***** Dataset entries *****
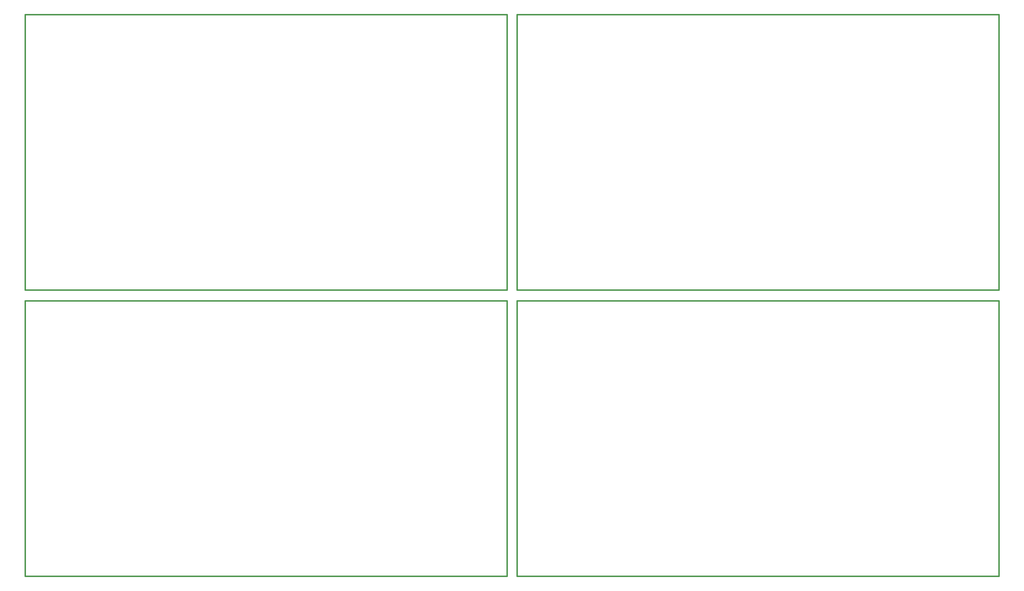
<source format=gbr>
G04 (created by PCBNEW (2013-mar-13)-testing) date Tue 17 Sep 2013 21:55:00 ART*
%MOIN*%
G04 Gerber Fmt 3.4, Leading zero omitted, Abs format*
%FSLAX34Y34*%
G01*
G70*
G90*
G04 APERTURE LIST*
%ADD10C,0.005906*%
%ADD11C,0.015000*%
G04 APERTURE END LIST*
G54D10*
G54D11*
X15100Y-79565D02*
X71400Y-79565D01*
X71400Y-79565D02*
X71400Y-47365D01*
X71400Y-47365D02*
X15100Y-47365D01*
X15100Y-47365D02*
X15100Y-79565D01*
X15100Y-13900D02*
X15100Y-46100D01*
X71400Y-13900D02*
X15100Y-13900D01*
X71400Y-46100D02*
X71400Y-13900D01*
X15100Y-46100D02*
X71400Y-46100D01*
X72580Y-46100D02*
X128880Y-46100D01*
X128880Y-46100D02*
X128880Y-13900D01*
X128880Y-13900D02*
X72580Y-13900D01*
X72580Y-13900D02*
X72580Y-46100D01*
X72580Y-47365D02*
X72580Y-79565D01*
X128880Y-47365D02*
X72580Y-47365D01*
X128880Y-79565D02*
X128880Y-47365D01*
X72580Y-79565D02*
X128880Y-79565D01*
M02*

</source>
*****
■ Aim of the task
Repeat the records above exactly, leaving out any pictures they contain.

■ Result of this task
<source format=gbr>
G04 (created by PCBNEW (2013-mar-13)-testing) date Tue 17 Sep 2013 21:55:00 ART*
%MOIN*%
G04 Gerber Fmt 3.4, Leading zero omitted, Abs format*
%FSLAX34Y34*%
G01*
G70*
G90*
G04 APERTURE LIST*
%ADD10C,0.005906*%
%ADD11C,0.015000*%
G04 APERTURE END LIST*
G54D10*
G54D11*
X15100Y-79565D02*
X71400Y-79565D01*
X71400Y-79565D02*
X71400Y-47365D01*
X71400Y-47365D02*
X15100Y-47365D01*
X15100Y-47365D02*
X15100Y-79565D01*
X15100Y-13900D02*
X15100Y-46100D01*
X71400Y-13900D02*
X15100Y-13900D01*
X71400Y-46100D02*
X71400Y-13900D01*
X15100Y-46100D02*
X71400Y-46100D01*
X72580Y-46100D02*
X128880Y-46100D01*
X128880Y-46100D02*
X128880Y-13900D01*
X128880Y-13900D02*
X72580Y-13900D01*
X72580Y-13900D02*
X72580Y-46100D01*
X72580Y-47365D02*
X72580Y-79565D01*
X128880Y-47365D02*
X72580Y-47365D01*
X128880Y-79565D02*
X128880Y-47365D01*
X72580Y-79565D02*
X128880Y-79565D01*
M02*

</source>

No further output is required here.